### Brief
Report how many lines in the records below contain the string "ganado". Give only the number.

*** Records for the task ***

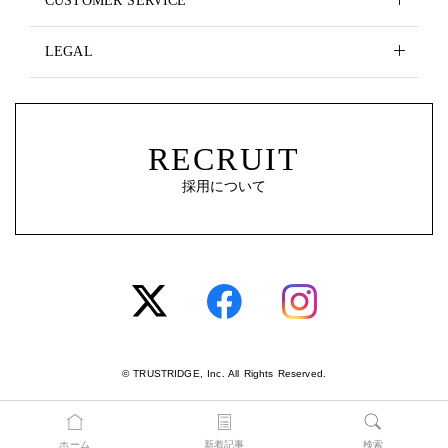
CUSTOMER SERVICE
LEGAL
RECRUIT
採用について
© TRUSTRIDGE, Inc. All Rights Reserved.
ホーム
新着記事
検索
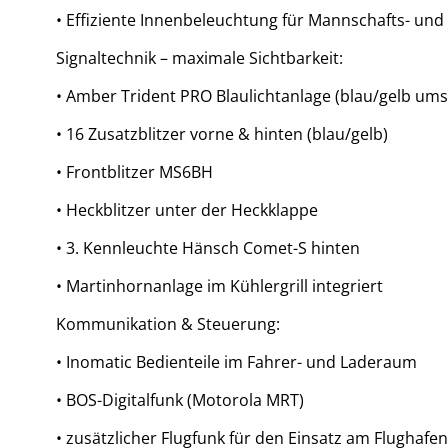
• Effiziente Innenbeleuchtung für Mannschafts- un
Signaltechnik – maximale Sichtbarkeit:
• Amber Trident PRO Blaulichtanlage (blau/gelb ums
• 16 Zusatzblitzer vorne & hinten (blau/gelb)
• Frontblitzer MS6BH
• Heckblitzer unter der Heckklappe
• 3. Kennleuchte Hänsch Comet-S hinten
• Martinhornanlage im Kühlergrill integriert
Kommunikation & Steuerung:
• Inomatic Bedienteile im Fahrer- und Laderaum
• BOS-Digitalfunk (Motorola MRT)
• zusätzlicher Flugfunk für den Einsatz am Flughafen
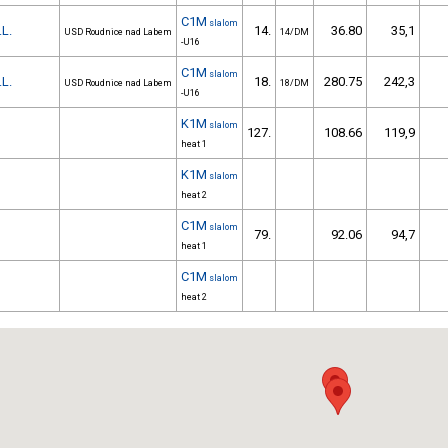
C1M
slalom
.L.
14.
36.80
35,1
USD Roudnice nad Labem
14/DM
-U16
C1M
slalom
.L.
18.
280.75
242,3
USD Roudnice nad Labem
18/DM
-U16
K1M
slalom
127.
108.66
119,9
heat 1
K1M
slalom
heat 2
C1M
slalom
79.
92.06
94,7
heat 1
C1M
slalom
heat 2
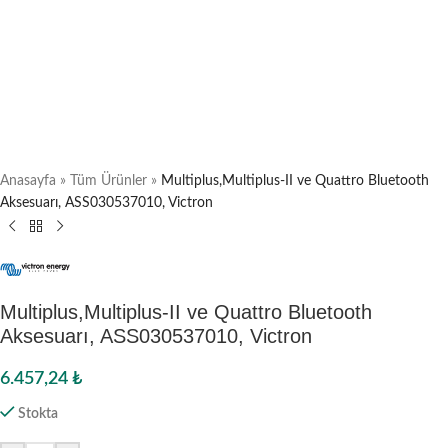
Anasayfa
»
Tüm Ürünler
»
Multiplus,Multiplus-II ve Quattro Bluetooth
Aksesuarı, ASS030537010, Victron
Multiplus,Multiplus-II ve Quattro Bluetooth
Aksesuarı, ASS030537010, Victron
6.457,24
₺
Stokta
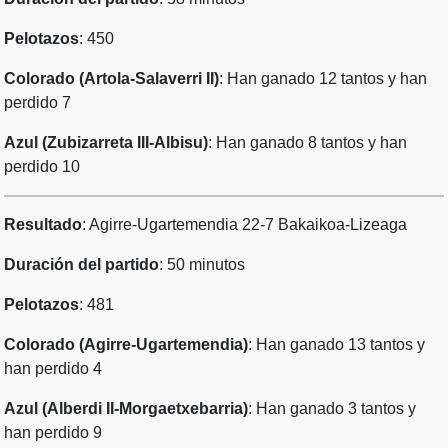
Pelotazos
: 450
Colorado (Artola-Salaverri II)
: Han ganado 12 tantos y han
perdido 7
Azul (Zubizarreta III-Albisu)
: Han ganado 8 tantos y han
perdido 10
Resultado
: Agirre-Ugartemendia 22-7 Bakaikoa-Lizeaga
Duración del partido
: 50 minutos
Pelotazos
: 481
Colorado (Agirre-Ugartemendia)
: Han ganado 13 tantos y
han perdido 4
Azul (Alberdi II-Morgaetxebarria)
: Han ganado 3 tantos y
han perdido 9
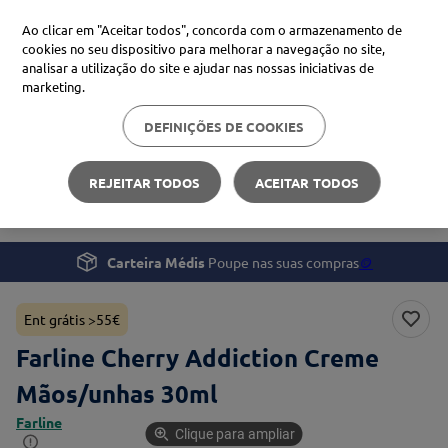
Ao clicar em "Aceitar todos", concorda com o armazenamento de
cookies no seu dispositivo para melhorar a navegação no site,
analisar a utilização do site e ajudar nas nossas iniciativas de
Procure no Marketplace Médis
marketing.
DEFINIÇÕES DE COOKIES
Pesquisas mais comuns
Beleza e Cuidado pessoal
Mãos e Pés
xiaomi
1
º
REJEITAR TODOS
ACEITAR TODOS
Farline Cherry Addiction Creme Mãos/unhas 30ml
isdin
2
º
now
3
º
Carteira Médis
Poupe nas suas compras
🪙
cerave
4
º
Ent grátis >55€
Farline Cherry Addiction Creme
Mãos/unhas 30ml
Farline
Clique para ampliar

***

### Reply to the exercise
4